_EXERCISE GOAL_
Copy the material from its first line through the line containing "Cloudfoam shoes are", swapping "Paddleboard" for "Surfboard" and leaving everything else untouched. Give only those lines.

────────────────

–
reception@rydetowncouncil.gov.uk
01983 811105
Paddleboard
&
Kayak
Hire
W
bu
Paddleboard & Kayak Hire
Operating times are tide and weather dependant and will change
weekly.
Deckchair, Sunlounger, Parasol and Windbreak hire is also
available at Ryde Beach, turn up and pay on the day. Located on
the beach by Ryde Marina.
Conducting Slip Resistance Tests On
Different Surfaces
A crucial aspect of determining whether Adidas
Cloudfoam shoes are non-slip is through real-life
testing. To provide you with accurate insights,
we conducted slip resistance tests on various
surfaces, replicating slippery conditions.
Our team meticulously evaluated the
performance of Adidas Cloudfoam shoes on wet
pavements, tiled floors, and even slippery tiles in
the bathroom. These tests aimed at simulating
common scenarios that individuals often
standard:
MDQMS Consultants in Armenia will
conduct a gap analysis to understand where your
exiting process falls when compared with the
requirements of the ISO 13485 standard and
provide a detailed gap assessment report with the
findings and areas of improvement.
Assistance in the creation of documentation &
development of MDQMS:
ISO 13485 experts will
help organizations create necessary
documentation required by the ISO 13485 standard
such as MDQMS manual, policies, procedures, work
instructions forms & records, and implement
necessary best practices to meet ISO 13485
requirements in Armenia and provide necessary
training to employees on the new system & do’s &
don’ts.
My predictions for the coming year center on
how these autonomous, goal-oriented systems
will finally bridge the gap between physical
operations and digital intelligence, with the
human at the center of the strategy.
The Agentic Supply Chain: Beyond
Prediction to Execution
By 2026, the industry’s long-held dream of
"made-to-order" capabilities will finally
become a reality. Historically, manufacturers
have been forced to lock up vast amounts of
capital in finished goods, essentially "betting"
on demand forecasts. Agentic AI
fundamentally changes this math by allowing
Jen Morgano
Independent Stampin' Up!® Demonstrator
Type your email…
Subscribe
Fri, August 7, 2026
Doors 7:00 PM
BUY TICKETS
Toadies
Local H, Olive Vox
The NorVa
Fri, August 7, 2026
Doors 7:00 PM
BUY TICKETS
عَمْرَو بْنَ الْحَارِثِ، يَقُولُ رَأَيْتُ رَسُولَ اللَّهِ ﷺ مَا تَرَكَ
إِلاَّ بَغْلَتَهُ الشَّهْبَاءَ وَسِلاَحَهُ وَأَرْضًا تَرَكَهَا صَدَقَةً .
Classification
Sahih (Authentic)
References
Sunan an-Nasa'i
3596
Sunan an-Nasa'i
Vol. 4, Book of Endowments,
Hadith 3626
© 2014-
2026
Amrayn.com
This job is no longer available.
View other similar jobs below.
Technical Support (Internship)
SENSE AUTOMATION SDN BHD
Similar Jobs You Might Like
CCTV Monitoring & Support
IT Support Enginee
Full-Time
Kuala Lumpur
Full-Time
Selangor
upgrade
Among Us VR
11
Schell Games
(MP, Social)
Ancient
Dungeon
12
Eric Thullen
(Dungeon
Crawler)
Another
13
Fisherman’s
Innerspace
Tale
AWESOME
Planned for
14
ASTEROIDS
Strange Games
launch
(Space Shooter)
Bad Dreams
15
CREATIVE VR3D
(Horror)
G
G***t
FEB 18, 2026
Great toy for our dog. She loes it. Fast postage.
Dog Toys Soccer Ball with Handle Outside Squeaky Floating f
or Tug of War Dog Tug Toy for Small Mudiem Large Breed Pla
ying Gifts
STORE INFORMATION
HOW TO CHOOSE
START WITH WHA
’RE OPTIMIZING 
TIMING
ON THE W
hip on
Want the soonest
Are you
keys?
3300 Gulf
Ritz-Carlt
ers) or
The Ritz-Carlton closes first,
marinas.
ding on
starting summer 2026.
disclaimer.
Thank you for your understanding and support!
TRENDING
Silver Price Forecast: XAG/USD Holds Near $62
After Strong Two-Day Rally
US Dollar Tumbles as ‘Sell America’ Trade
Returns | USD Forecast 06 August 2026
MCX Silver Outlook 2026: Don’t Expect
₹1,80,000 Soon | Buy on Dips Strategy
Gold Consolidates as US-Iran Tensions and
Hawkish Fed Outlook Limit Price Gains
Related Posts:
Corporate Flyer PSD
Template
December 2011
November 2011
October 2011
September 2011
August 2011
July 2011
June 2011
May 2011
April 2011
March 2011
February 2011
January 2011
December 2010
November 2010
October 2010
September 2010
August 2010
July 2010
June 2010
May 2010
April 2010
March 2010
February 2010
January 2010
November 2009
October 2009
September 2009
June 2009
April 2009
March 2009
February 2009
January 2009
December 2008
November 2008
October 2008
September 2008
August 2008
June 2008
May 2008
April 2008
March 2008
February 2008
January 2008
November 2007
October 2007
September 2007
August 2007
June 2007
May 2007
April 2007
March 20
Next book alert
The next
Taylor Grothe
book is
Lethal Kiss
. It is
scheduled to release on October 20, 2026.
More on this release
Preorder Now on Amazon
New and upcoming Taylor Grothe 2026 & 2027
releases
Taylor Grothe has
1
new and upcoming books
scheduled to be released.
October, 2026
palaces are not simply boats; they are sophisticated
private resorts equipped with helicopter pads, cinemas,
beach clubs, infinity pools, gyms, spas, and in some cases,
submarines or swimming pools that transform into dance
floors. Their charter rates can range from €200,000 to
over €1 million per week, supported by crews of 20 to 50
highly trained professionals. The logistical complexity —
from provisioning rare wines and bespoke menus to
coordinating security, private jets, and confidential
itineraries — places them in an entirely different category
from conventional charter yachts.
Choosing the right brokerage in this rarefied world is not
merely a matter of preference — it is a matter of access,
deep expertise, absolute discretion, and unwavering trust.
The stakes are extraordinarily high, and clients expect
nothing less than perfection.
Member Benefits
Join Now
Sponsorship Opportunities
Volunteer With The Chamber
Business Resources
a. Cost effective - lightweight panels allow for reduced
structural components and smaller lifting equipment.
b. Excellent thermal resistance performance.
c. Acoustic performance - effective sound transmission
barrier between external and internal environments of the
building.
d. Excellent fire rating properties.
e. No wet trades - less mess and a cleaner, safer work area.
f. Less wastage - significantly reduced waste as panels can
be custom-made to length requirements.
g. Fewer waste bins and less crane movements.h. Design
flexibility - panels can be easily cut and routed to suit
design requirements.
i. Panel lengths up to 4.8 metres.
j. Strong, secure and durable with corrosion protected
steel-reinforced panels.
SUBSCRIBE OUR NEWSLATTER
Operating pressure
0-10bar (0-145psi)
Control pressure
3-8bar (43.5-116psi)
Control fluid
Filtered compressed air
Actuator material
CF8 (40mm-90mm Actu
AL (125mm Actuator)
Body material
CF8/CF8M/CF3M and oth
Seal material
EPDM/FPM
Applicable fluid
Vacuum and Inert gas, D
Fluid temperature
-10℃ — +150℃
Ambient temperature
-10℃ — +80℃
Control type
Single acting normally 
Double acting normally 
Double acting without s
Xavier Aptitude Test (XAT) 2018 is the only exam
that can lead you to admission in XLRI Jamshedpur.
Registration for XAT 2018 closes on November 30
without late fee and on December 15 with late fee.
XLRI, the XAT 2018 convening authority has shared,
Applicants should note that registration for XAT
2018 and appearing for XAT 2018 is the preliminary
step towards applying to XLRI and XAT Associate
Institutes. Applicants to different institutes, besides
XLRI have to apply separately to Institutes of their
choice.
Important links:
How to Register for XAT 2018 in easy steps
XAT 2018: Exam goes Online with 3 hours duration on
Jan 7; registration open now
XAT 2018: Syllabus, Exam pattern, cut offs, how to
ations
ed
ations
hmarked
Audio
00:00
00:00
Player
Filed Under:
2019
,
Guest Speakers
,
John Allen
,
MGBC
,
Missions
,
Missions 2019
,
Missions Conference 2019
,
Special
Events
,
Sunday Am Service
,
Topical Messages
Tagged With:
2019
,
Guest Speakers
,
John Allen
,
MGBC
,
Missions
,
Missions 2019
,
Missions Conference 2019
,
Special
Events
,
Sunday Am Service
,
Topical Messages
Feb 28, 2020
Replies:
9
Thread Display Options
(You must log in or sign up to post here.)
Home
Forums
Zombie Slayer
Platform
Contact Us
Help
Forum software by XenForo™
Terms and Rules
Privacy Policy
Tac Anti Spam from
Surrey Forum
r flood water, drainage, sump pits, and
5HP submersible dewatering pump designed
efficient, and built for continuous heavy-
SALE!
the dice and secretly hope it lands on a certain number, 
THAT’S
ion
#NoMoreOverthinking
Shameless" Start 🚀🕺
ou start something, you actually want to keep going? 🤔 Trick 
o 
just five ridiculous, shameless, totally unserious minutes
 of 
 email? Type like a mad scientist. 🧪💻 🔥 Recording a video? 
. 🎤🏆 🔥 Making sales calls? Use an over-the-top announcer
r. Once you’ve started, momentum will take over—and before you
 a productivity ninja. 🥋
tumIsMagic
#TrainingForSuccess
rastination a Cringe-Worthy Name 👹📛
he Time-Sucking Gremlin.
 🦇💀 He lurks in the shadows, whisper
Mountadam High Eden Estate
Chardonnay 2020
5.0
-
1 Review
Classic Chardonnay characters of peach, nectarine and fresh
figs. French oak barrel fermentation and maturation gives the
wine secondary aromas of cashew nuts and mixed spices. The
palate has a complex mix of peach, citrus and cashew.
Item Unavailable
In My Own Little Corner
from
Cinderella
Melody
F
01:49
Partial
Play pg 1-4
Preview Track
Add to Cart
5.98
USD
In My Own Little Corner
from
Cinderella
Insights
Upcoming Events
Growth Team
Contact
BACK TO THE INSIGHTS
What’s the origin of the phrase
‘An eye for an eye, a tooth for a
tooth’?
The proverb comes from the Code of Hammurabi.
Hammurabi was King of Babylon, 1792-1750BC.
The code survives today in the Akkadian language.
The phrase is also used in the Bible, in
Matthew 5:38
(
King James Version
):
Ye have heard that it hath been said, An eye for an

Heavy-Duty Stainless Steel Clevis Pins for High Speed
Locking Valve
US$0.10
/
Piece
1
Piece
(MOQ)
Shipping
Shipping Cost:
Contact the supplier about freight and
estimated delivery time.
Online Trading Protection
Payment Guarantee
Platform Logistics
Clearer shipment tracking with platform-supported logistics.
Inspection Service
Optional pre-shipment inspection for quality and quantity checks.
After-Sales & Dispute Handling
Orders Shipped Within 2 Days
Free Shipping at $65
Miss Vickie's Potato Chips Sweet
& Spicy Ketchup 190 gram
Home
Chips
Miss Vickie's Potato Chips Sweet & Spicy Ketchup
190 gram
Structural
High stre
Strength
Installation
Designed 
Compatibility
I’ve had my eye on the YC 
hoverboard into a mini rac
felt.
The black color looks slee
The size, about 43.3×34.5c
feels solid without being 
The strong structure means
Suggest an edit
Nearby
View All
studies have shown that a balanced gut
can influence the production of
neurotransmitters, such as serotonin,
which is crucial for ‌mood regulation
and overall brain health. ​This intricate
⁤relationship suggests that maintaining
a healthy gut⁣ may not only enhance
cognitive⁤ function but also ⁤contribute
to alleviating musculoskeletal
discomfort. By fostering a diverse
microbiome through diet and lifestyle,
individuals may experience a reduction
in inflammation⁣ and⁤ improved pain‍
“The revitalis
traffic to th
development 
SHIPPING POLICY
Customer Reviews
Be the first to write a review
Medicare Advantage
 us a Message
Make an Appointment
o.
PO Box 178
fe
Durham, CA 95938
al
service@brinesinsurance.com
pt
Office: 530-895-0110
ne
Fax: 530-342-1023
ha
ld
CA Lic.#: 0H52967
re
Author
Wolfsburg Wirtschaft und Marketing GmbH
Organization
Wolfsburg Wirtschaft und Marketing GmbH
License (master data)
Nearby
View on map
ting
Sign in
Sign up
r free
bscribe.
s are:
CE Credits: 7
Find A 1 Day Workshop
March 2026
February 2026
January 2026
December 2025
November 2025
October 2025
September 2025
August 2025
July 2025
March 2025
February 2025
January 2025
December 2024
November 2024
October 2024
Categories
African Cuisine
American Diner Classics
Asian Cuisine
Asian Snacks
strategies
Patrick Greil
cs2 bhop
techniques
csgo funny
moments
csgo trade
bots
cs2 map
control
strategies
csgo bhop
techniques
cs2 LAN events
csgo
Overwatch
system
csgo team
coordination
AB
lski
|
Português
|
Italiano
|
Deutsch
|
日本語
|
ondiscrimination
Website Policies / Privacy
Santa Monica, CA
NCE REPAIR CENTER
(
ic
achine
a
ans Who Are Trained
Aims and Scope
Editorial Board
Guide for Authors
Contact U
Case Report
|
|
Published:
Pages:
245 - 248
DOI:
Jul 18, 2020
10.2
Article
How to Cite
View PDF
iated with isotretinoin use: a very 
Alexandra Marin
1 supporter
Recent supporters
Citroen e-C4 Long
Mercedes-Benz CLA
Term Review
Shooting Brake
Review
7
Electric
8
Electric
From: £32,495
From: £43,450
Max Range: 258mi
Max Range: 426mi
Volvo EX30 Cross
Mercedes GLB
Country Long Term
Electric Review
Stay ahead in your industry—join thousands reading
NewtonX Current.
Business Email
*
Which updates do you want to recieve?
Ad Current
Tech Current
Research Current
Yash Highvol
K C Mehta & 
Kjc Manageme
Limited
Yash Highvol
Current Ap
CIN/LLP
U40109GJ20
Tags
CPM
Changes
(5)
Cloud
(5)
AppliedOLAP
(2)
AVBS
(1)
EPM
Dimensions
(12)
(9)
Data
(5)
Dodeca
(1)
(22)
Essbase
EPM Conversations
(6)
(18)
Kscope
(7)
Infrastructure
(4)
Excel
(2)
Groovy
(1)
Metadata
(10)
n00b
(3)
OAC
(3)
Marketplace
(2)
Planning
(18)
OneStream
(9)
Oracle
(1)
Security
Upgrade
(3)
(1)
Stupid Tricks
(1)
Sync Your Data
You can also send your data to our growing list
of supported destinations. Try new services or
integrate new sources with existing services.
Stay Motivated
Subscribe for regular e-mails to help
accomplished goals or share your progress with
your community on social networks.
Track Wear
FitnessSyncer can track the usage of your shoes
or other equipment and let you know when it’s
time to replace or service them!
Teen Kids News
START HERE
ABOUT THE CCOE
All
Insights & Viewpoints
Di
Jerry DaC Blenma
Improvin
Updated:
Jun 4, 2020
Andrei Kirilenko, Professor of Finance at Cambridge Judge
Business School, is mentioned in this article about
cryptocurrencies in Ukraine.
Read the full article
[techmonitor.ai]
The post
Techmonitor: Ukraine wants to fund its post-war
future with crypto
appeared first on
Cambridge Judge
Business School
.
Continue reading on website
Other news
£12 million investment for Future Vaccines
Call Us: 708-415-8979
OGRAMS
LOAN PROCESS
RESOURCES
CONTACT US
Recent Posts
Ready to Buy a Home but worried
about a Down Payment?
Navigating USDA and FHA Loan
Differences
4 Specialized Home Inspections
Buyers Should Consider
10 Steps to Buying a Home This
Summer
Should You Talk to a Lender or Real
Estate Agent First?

────────────────

_OUTPUT BELOW_
–
reception@rydetowncouncil.gov.uk
01983 811105
Surfboard
&
Kayak
Hire
W
bu
Surfboard & Kayak Hire
Operating times are tide and weather dependant and will change
weekly.
Deckchair, Sunlounger, Parasol and Windbreak hire is also
available at Ryde Beach, turn up and pay on the day. Located on
the beach by Ryde Marina.
Conducting Slip Resistance Tests On
Different Surfaces
A crucial aspect of determining whether Adidas
Cloudfoam shoes are non-slip is through real-life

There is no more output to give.